Department of Computer and Information Science, University of Mississippi, University, MS 38677, USA.
IEEE Trans Nanobioscience. 2012 Sep;11(3):228-36. doi: 10.1109/TNB.2012.2213264.
There are a vast number of biology related research problems involving a combination of multiple sources of data to achieve a better understanding of the underlying problems. It is important to select and interpret the most important information from these sources. Thus it will be beneficial to have a good algorithm to simultaneously extract rules and select features for better interpretation of the predictive model.
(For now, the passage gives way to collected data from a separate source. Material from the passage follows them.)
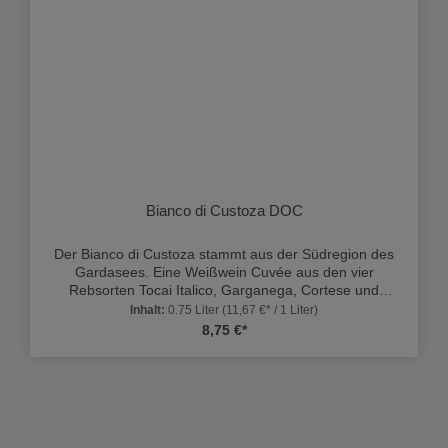
Bianco di Custoza DOC
Der Bianco di Custoza stammt aus der Südregion des
Gardasees. Eine Weißwein Cuvée aus den vier
Rebsorten Tocai Italico, Garganega, Cortese und
Trebbiano. Sie zeichnet sich durch ein duftiges und fein
Inhalt:
0.75 Liter
(11,67 €* / 1 Liter)
abgerundetes, dennoch intensives Bukett aus. Dieser
8,75 €*
Biowein von seidiger Konsistenz und leichter
Fruchtigkeit mit einem zartbitteren Abgang hinterlässt
eine angenehme Frische im Mund. Cantina di Custoza,
Veneto. Veganer Wein.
We propose an efficient algorithm, Combined Rule Extraction and Feature Elimination (CRF), based on 1-norm regularized random forests. CRF simultaneously extracts a small number of rules generated by random forests and selects important features. We applied CRF to several drug activity prediction and microarray data sets. CRF is capable of producing performance comparable with state-of-the-art prediction algorithms using a small number of decision rules. Some of the decision rules are biologically significant.
有大量涉及多种数据源组合的生物学相关研究问题,以更好地理解潜在问题。从这些来源中选择和解释最重要的信息非常重要。因此,拥有一个能够同时提取规则和选择特征的好算法,将有助于更好地解释预测模型。我们提出了一种基于 1-范数正则化随机森林的高效算法,即联合规则提取和特征消除(CRF)。CRF 同时提取随机森林生成的少量规则并选择重要特征。我们将 CRF 应用于几个药物活性预测和微阵列数据集。CRF 能够使用少量决策规则产生与最先进的预测算法相当的性能。一些决策规则具有生物学意义。